Pinaverium bromide

Clinical data
- ATC code: A03AX04 (WHO) ;

Identifiers
- IUPAC name 4-[(2-Bromo-4,5-dimethoxyphenyl)methyl]-4-[2-[2-(6,6-dimethyl-4-bicyclo[3.1.1]heptanyl)ethoxy]ethyl]morpholin-4-ium bromide;
- CAS Number: 53251-94-8;
- PubChem CID: 40703;
- DrugBank: DBSALT001130;
- ChemSpider: 37181;
- UNII: 7SCF54H12J;
- CompTox Dashboard (EPA): DTXSID90860655 ;

Chemical and physical data
- Formula: C_{26}H_{41}Br_{2}NO_{4}
- Molar mass: 591.425 g·mol^{−1}
- 3D model (JSmol): Interactive image;
- SMILES CC1(C2CCC(C1C2)CCOCC[N+]3(CCOCC3)Cc4cc(c(cc4Br)OC)OC)C.[Br-];
- InChI InChI=1S/C26H41BrNO4.BrH/c1-26(2)21-6-5-19(22(26)16-21)7-11-31-12-8-28(9-13-32-14-10-28)18-20-15-24(29-3)25(30-4)17-23(20)27;/h15,17,19,21-22H,5-14,16,18H2,1-4H3;1H/q+1;/p-1; Key:IKGXLCMLVINENI-UHFFFAOYSA-M;

= Pinaverium bromide =

Chemical compound

Pinaverium bromide (INN) is a medication used for functional gastrointestinal disorders. It belongs to a drug group called antispasmodics and acts as a calcium channel blocker in helping to restore the normal contraction process of the bowel. It is most effective when taken for a full course of treatment and is not designed for immediate symptom relief or sporadic, intermittent use.
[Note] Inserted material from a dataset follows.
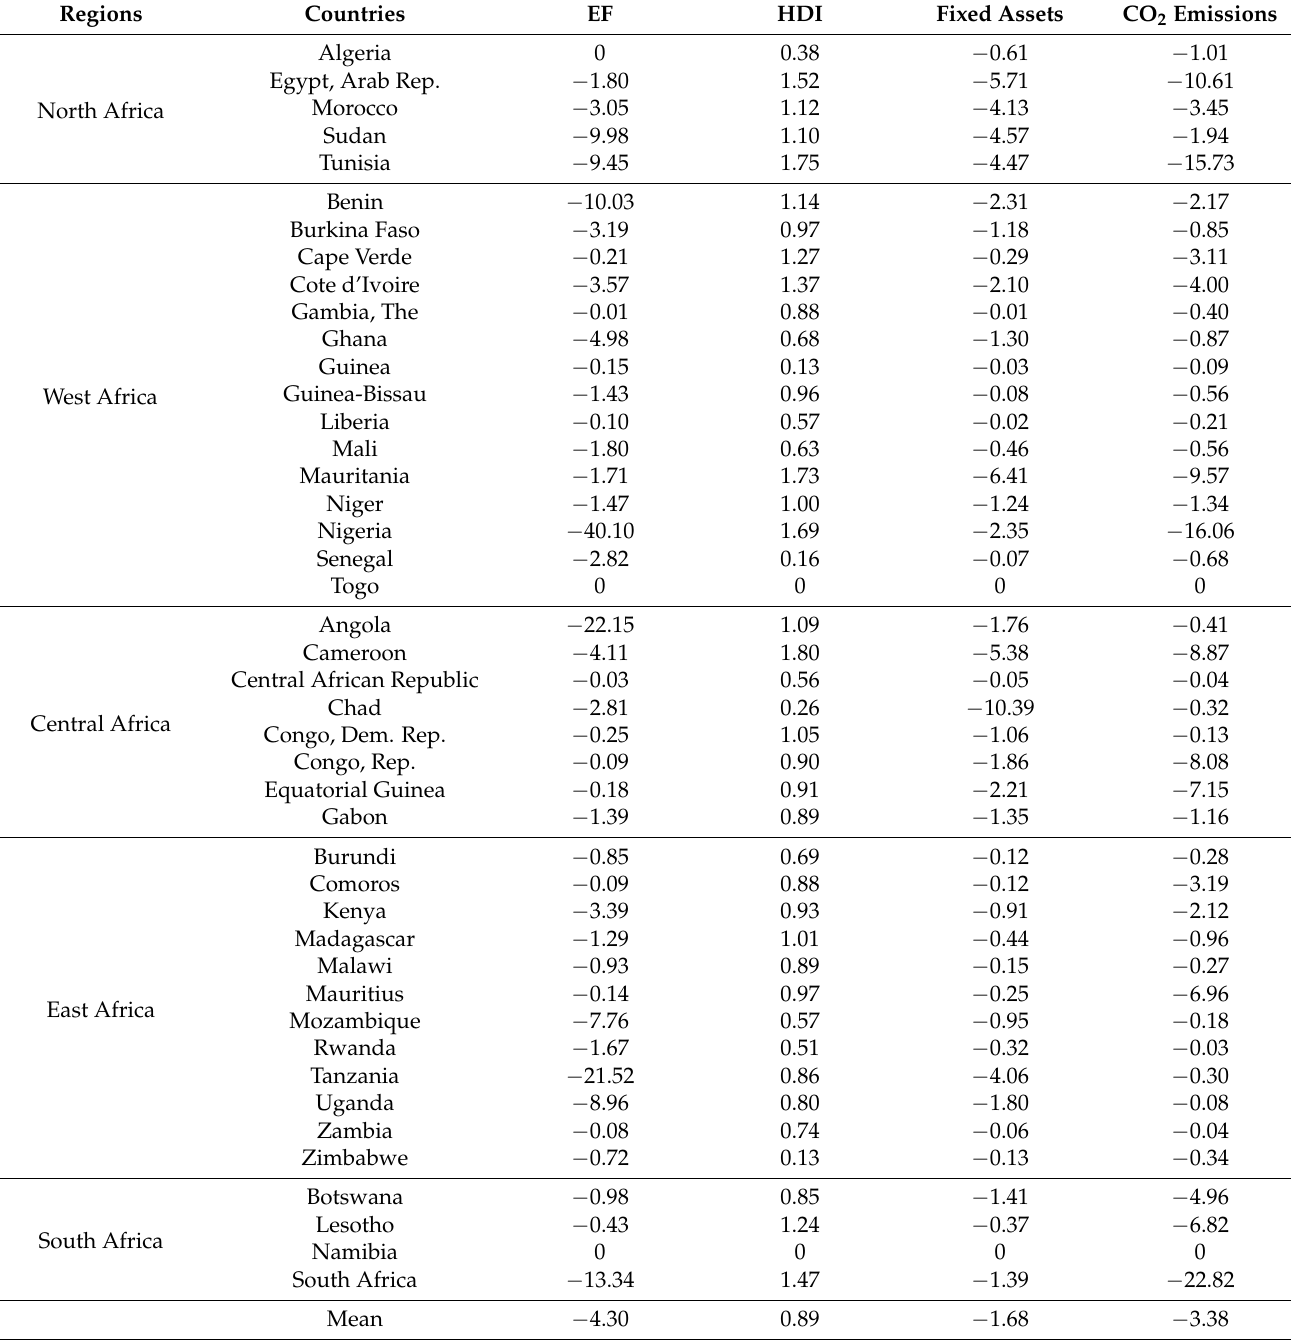
Table 8. Mean adjustment range for selected indicators in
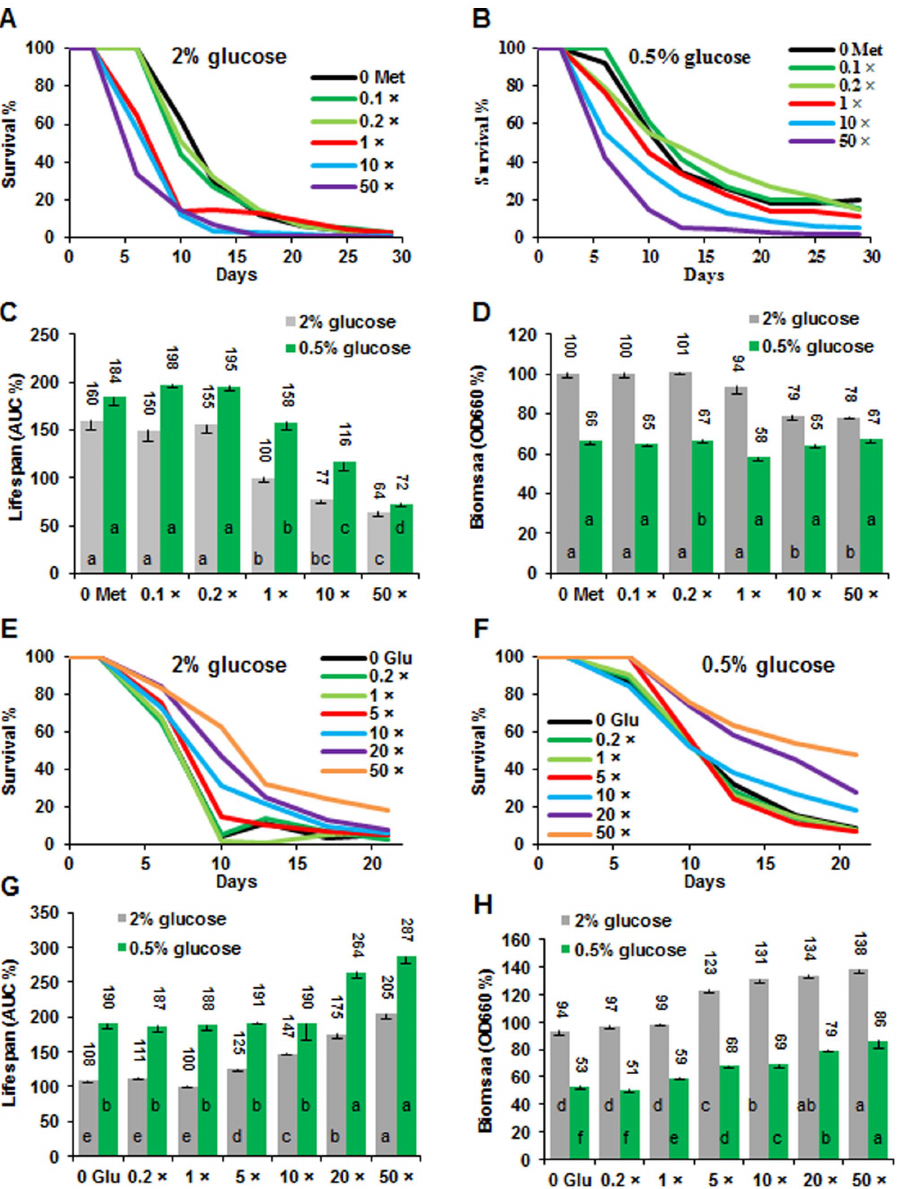
Figure 5. Methionine and glutamic acid cause lifespan and biomass alterations in yeast. Survival curves of wild-type yeast were cultured in normal (2% glucose, A ) and CR (0.5% glucose, B ) media containing different methionine levels (0 to 50 6 , 0 to 4000 mg/L). CLS ( C ) and biomass ( D ) comparisons of yeast were incubated in media with diverse methionine levels. AUC or biomass of the control (1 6 Met with 2% glucose) was defined as 100%. Survival curves of wild-type yeast grown in normal ( E ) and CR ( F ) conditions containing different glutamic acid levels (0 to 50 6 , 0 to 5000 mg/L). CLS ( G ) and biomass ( H ) comparisons of yeast were grown in media with diverse glutamic acid levels. AUC or biomass of the control (1 6 Glu with 2% glucose) was defined as 100%. Data were expressed as mean 6 s.e.m. (n=4) ( C and D ), n=6 ( G and H ); compared using Duncan’s multiple range test at P , 0.05 and different lowercase letters in columns indicate significant difference.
Pinaverium bromide was first registered in 1975 by Solvay Pharmaceuticals (now a division of Abbott Laboratories), and marketed globally using the brand names Dicetel and Eldicet. Generic pinaverium is available in South Korea under a trade name of Disten and in Argentina as Nulite.

==Indications==
It is indicated for the treatment and relief of symptoms associated with irritable bowel syndrome (IBS) including abdominal pain, bowel disturbances and intestinal discomfort; and treatment of symptoms related to functional disorders of biliary tract.